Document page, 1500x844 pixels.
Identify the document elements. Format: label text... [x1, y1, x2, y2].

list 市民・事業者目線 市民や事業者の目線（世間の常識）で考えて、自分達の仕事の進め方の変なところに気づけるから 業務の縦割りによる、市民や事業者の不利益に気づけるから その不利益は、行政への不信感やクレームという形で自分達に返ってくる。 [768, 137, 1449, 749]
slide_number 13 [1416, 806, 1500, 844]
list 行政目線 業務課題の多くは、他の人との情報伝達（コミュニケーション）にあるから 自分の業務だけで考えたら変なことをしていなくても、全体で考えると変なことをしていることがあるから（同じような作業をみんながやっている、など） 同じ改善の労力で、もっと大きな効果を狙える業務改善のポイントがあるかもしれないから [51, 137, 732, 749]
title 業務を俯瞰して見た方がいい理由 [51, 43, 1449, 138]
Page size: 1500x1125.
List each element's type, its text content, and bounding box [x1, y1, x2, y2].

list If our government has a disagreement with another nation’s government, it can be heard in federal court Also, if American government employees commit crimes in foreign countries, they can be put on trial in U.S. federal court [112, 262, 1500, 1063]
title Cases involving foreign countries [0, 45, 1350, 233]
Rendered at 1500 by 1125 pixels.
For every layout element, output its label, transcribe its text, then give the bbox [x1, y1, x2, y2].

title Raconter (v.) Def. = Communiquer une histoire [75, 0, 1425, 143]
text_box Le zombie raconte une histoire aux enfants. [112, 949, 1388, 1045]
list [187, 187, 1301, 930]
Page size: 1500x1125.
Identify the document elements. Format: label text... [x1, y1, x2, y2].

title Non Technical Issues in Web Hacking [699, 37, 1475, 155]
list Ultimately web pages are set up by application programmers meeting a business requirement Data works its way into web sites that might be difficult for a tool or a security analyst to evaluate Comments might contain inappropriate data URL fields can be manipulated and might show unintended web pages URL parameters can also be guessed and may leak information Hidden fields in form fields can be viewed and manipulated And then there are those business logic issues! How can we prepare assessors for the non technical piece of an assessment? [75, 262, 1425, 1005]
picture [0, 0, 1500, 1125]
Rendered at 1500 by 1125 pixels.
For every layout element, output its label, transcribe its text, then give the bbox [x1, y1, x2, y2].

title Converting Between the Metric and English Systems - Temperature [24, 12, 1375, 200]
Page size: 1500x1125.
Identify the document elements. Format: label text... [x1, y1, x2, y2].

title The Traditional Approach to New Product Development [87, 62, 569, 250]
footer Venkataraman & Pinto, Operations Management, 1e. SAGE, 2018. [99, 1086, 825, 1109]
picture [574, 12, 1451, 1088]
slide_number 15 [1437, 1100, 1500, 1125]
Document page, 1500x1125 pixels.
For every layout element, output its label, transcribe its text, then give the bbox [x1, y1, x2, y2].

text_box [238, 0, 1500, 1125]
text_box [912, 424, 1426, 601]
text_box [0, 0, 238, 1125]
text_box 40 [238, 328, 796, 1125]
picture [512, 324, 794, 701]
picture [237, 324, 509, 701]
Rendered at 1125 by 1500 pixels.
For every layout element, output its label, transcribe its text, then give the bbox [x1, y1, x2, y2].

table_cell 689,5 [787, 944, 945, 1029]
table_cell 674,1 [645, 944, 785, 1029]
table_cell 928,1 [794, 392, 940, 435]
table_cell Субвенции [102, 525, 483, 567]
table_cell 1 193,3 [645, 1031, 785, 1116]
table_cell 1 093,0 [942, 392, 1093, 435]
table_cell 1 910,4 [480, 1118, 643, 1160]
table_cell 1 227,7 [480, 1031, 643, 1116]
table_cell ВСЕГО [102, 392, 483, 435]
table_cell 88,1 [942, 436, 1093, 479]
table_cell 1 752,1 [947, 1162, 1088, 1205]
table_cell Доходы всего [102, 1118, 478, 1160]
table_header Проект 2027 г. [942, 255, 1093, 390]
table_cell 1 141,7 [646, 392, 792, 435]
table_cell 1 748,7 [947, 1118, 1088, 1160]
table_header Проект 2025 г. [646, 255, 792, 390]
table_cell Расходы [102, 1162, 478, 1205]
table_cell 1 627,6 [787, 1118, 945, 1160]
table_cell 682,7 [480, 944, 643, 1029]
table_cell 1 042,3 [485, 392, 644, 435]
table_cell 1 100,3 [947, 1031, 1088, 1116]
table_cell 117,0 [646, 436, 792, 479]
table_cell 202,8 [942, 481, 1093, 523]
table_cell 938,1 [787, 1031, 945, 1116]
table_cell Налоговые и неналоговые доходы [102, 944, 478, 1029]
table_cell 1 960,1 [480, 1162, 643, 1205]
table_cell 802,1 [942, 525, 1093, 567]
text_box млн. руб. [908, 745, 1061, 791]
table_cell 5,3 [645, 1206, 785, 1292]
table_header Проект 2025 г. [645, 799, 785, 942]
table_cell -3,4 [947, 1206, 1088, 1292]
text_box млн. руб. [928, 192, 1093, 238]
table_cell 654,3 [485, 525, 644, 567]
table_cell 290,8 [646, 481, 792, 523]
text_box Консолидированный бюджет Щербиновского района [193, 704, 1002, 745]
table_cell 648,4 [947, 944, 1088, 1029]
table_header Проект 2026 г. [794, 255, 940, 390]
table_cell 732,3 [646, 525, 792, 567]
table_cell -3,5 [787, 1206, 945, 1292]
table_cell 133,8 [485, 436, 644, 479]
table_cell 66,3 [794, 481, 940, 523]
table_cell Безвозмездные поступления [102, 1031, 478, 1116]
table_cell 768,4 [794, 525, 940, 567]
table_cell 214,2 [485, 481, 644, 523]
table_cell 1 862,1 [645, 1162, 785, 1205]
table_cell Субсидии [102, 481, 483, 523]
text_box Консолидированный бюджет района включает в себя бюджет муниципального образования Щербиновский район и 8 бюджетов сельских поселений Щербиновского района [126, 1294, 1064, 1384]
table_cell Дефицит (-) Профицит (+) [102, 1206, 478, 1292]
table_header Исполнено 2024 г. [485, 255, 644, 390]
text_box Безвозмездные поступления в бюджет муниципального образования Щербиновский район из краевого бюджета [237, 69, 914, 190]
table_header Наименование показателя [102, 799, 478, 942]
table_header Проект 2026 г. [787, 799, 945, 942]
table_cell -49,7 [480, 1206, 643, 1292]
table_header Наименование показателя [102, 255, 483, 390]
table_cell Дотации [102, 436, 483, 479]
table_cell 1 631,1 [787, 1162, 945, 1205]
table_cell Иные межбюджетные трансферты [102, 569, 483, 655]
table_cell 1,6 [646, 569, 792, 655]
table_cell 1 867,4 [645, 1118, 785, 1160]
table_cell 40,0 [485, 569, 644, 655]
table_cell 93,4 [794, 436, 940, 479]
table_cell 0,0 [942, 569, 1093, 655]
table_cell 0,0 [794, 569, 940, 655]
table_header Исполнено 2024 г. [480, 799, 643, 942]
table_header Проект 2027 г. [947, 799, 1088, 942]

-- -- --

Assignment —
Check each line above for the string "pixels" and copy every line that has it.

The completed task —
Document page, 1500x844 pixels.
Rendered at 1500 by 1125 pixels.
Rendered at 1500 by 1125 pixels.
Document page, 1500x1125 pixels.
Rendered at 1125 by 1500 pixels.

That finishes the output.